Sometimes escape is more necessary than reality, fantasy more inspiring than authenticity—especially when all your readers can see around them is the worst of the real world. In this way, maybe a fashion magazine is better advised right now to really go the distance—to create images that shock, provoke, and amaze, rather than reflect the everyday.

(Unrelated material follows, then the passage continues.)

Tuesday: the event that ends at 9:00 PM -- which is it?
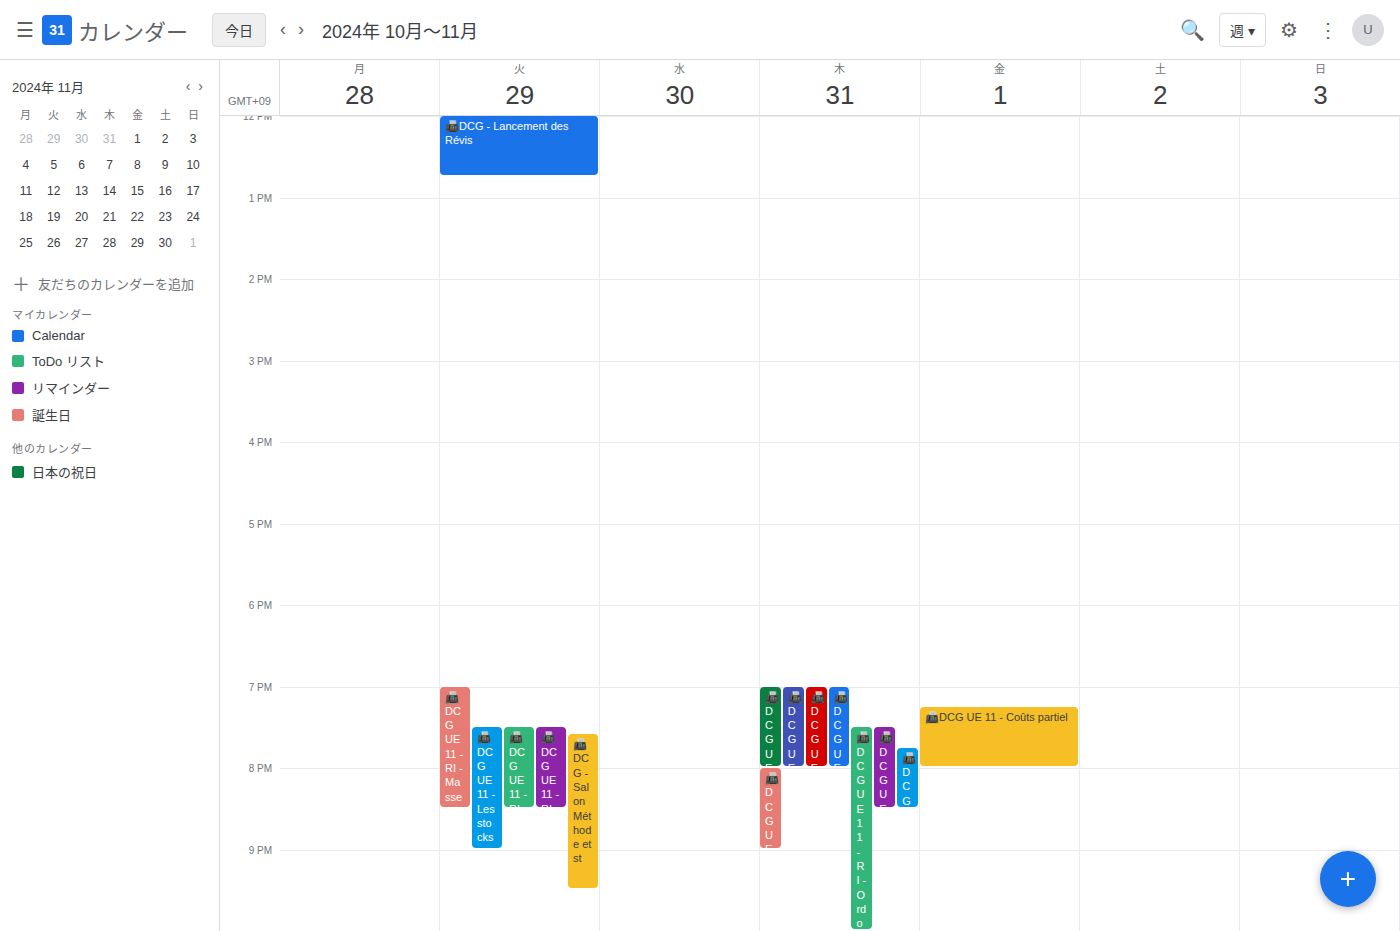
"📠DCG UE 11 - Les stocks"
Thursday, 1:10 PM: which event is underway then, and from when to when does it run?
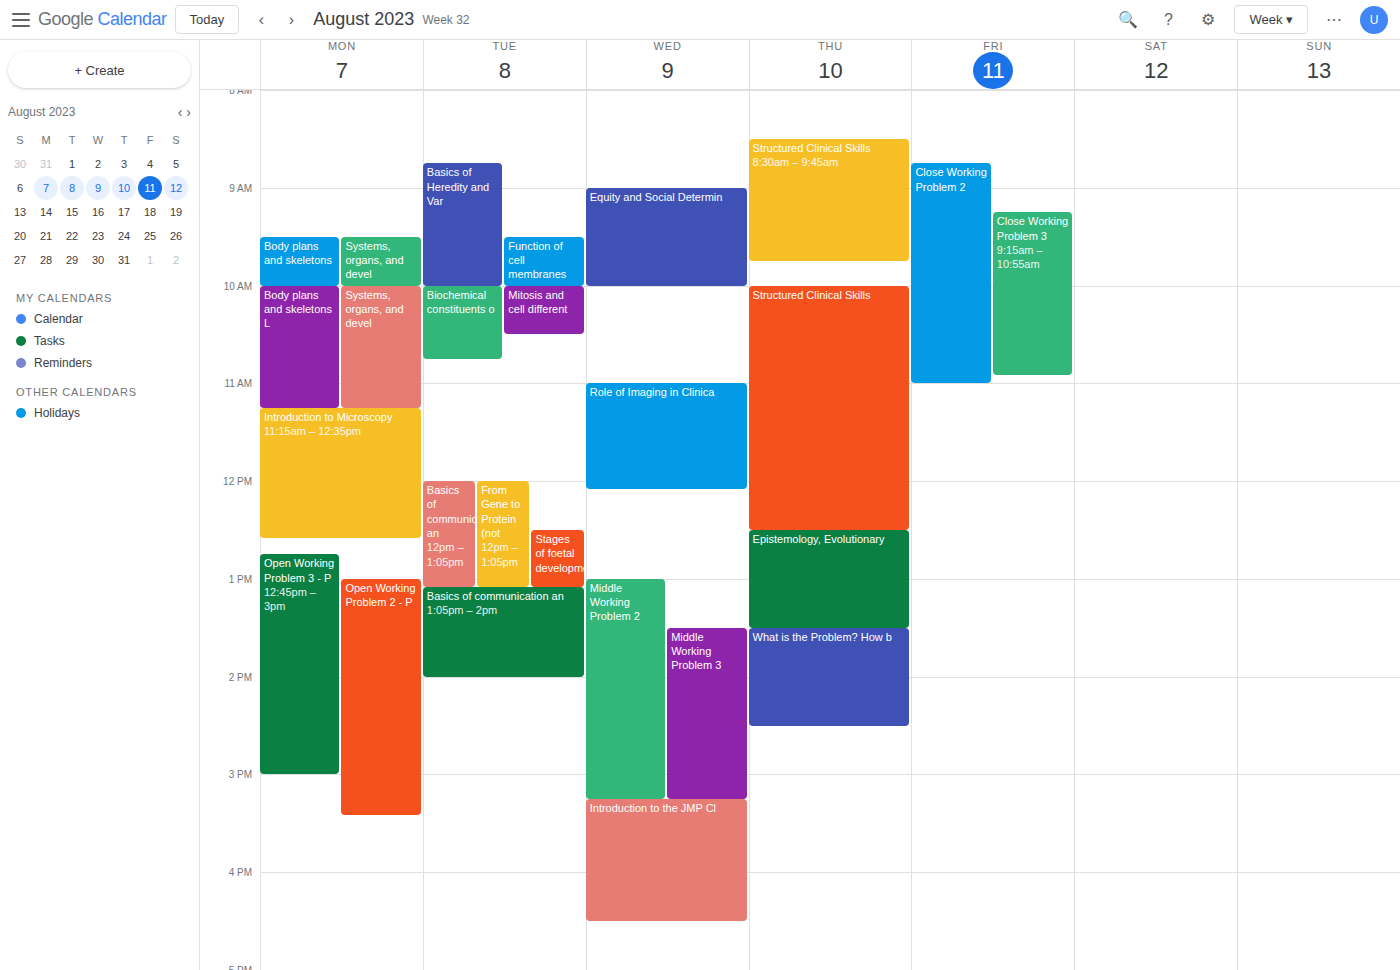
"Epistemology, Evolutionary", 12:30 PM to 1:30 PM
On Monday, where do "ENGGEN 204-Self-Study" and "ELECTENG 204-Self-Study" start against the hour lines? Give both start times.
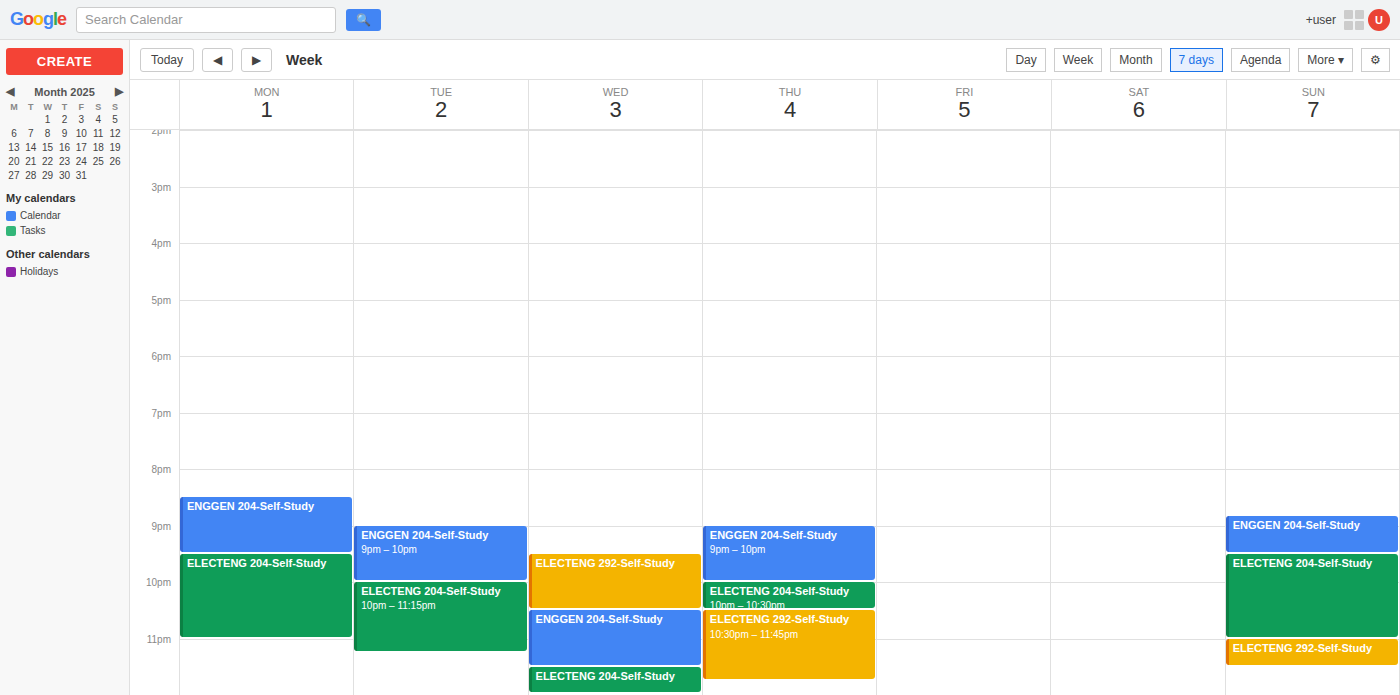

On the other hand, a part of me felt that what was happening all over the internet was a form of celebration on its own. I wondered if there was a world where a serious, glossy fashion magazine like W would ever break the fourth wall and acknowledge or embrace the jokes on social media—kind of like the magazine version of Elizabeth Warren joining Kate McKinnon (as Elizabeth Warren) on SNL. Parody is the cousin of praise—it doesn’t feel nearly as good, but it’s still commendable. All over my timeline, I saw people talk about W and Juergen Teller, and I thought: Did any of these people read W recently before these covers dropped? Did any of them care about Juergen Teller’s work at all? These questions were moot. Now, people were talking about both—and in an attention-driven economy, that’s worth something. At a time when fashion magazines are desperately scrambling for relevance, W became the nationwide trending topic of the week, earning the eyeballs of everyone from jaded fashion critics to Gen Z meme accounts.
Fashion always fumbles moments like these, mostly because we live in fear that nobody takes us seriously. This past week was proof that people do, in fact, take us seriously. It’s we who need to lighten up.